Activity A:
In the forum thread about the abandoned boat, what does jtbailey ask to borrow in order to go get the boat?
Activity B:
Carry the forum thread about the abandoned boat forward from its final post with a few further replies in the same format.

He sounds back woods.


----------



## Wordsaw (Apr 17, 2013)

That's a crying dang shame! When I think about all the work (and money) I put in to get my boat running, titled and registered LEGALLY, it makes me sick that someone would trash our waterways that way. What a waste! Surely there's a young fisherman, hobbyist, school or just somebody on a budget who could take it on as a project. 

Total lack of pride and class!


----------



## TheRooster (Jul 15, 2012)

Dukiball said:


> Ok so we are looking for 3 or 4 Hispanic Males with backs that are wet right now huh


lmfao I see what you did there

Sent from my SM-N900T using Tapatalk


----------



## Dukiball (May 27, 2013)

TheRooster said:


> lmfao I see what you did there
> 
> Sent from my SM-N900T using Tapatalk


 Holy Spanish Mackerel


----------



## bjones2571 (May 2, 2007)

Holy internet racist!


----------



## SeaY'all (Jul 14, 2011)




----------



## shoalnuff (Dec 18, 2013)

jtbailey said:


> And then there are guys like me who work our arses off to HOPE that one day be able to have a boat... and these jokers just leave'em to sink.
> Pull it up and i'll take it !!!
> One mans trash is another mans treasure


Looks like there's a cheap one in clear lake:slimer:


----------



## jtbailey (Apr 29, 2012)

shoalnuff said:


> Looks like there's a cheap one in clear lake:slimer:


 Anyone got a trailer I can borrow to go get it??? Is it still there??

Source data:

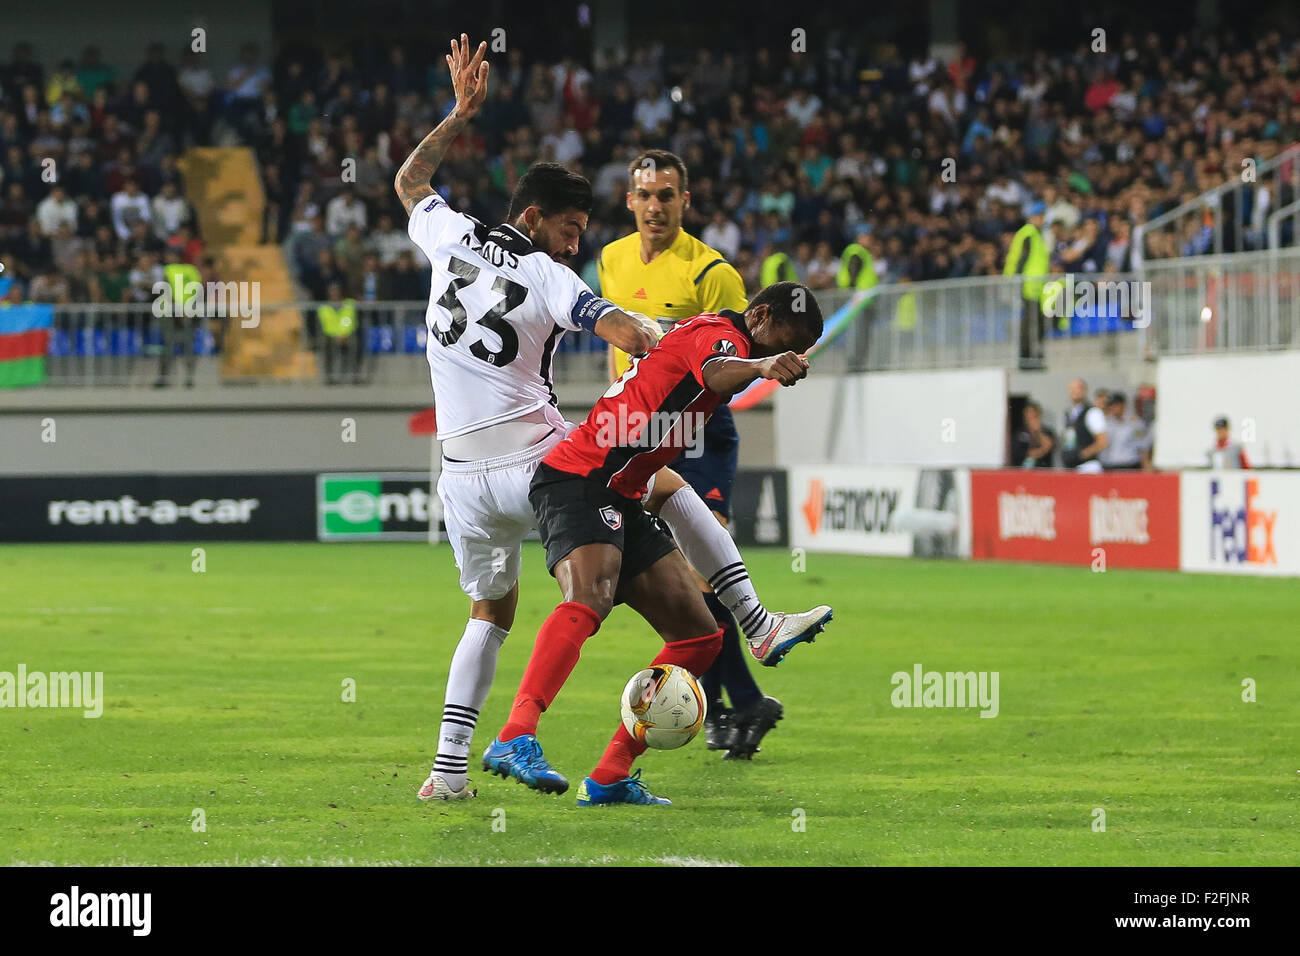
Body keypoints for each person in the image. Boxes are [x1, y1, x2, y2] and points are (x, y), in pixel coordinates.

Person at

Result A:
A trailer.

Result B:
----------



## OnedayScratch (May 23, 2012)

jtbailey said:


> Anyone got a trailer I can borrow to go get it??? Is it still there??


You going after it?


----------



## OnedayScratch (May 23, 2012)

I'll throw some MS 13 paint on there and it'll be kick in serious tail! You know...in honor of its predecessors.


----------



## Blk Jck 224 (Oct 16, 2009)

Perhaps one of you boys with one of those bad arsed trucks y'all are always talking about could drag it out of the water into the parking lot.


----------



## Trim-Happy (May 21, 2012)

I was down there today and the tide was so low I could have put the plug in it and pumped the water out of it but I don't have a need for it. I did think about it tho but I'm sure after sitting in salt for 2 days the motor is going to be a rust bucket now even if you fixed it.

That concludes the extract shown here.